Bellow was correct. Our nation is moving toward turning illusion into reality. Trump lawyer, Rudolph Giuliani, recently told Meet the Press host Chuck Todd that “truth isn’t truth,” one of the most absurd statements to ever come out of the mouth of our country’s so-called leadership. However, lest we assume these people are a harmless gang that simply couldn’t shoot straight, we witness the dark under belly of this not so funny farce.

In last Tuesday’s primary election, the Mayor of Tallahassee, Andrew Gillum, captured a stunning Democratic win over a group of much better-funded opponents. On the Republican side, Trump clone Ron DeSantis, took that party’s nomination and the race baiting began. DeSantis said in a Fox and Friends morning interview that “the last thing Floridians need to do is ‘monkey this up’ by electing Gillum.” Although he will surely deny the racial implications, if pushed, he was sending a strong “dog whistle” message to white supremacists that Florida cannot be turned over to a Black man.

This happened on the same day that the President, at a gathering of white evangelicals, warned that there will be “violence” if the Republicans lose their majority in Congress as a result of the 2018 midterms. Trump and his followers are not bumbling idiots. They know exactly what they are doing. Their goal is to turn back the clock on all the civil rights gains of the last 50 years. The violence fomenting is not perpetrated by Blacks and browns, but by angry white males, for example, who will plow a car into a crowd of peaceful demonstrators to make their hate-filled point, as happened in Charlottesville, Virginia a year ago.

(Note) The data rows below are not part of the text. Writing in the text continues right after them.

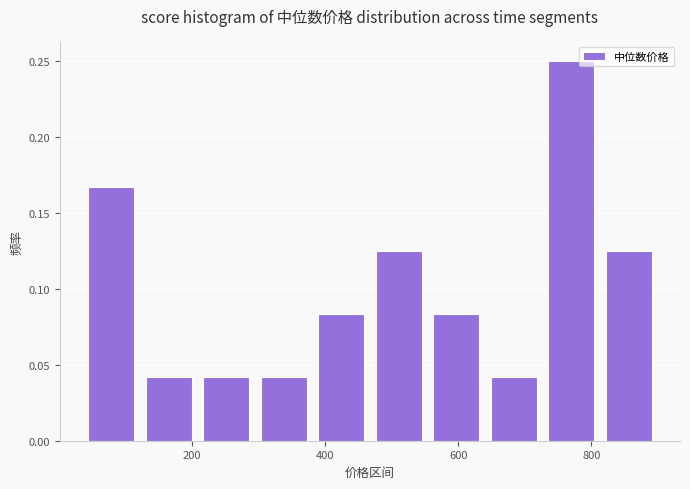

Reading left to right, list every bar in this chart as the range it spans on the x-axis followed by its height. Neither the bar edges nor the heights are printed on the chart, so give them approximately, as read against the axes.

40 to 120: 0.165
120 to 200: 0.040
200 to 300: 0.040
300 to 380: 0.040
380 to 460: 0.085
460 to 560: 0.125
560 to 640: 0.085
640 to 720: 0.040
720 to 820: 0.250
820 to 900: 0.125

The question is often asked, what can we do about all this? The obvious answer is what our younger Black sisters and brothers have taught us: “Stay woke.” Every morning when I read TheWashington Post, I am struck by the masthead, “Democracy dies in darkness.” Those who are steering our country into the abyss are counting on our indifference and lethargy to achieve their goals. We must not be duped by feigned smiles and aw-shucks apologies. Nothing going on right now is accidental; what we are witnessing are purposeful attempts to usher in a new era of race hatred. History has shown that when these kinds of sentiments go unchecked, lynchings and other horrendous crimes against humanity are not far behind.

The second thing we must do is turn to God for deliverance, not in a passive way but in the way Dr. King taught us, speaking truth to power and refusing to cooperate with evil.

2 Chronicles 7:14 states it best, “If my people, which are called by my name, shall humble themselves, and pray, and seek my face, and turn from their wicked ways; then will I hear from heaven, and will forgive their sin, and will heal their land.” Lord knows this land is desperately in need of healing!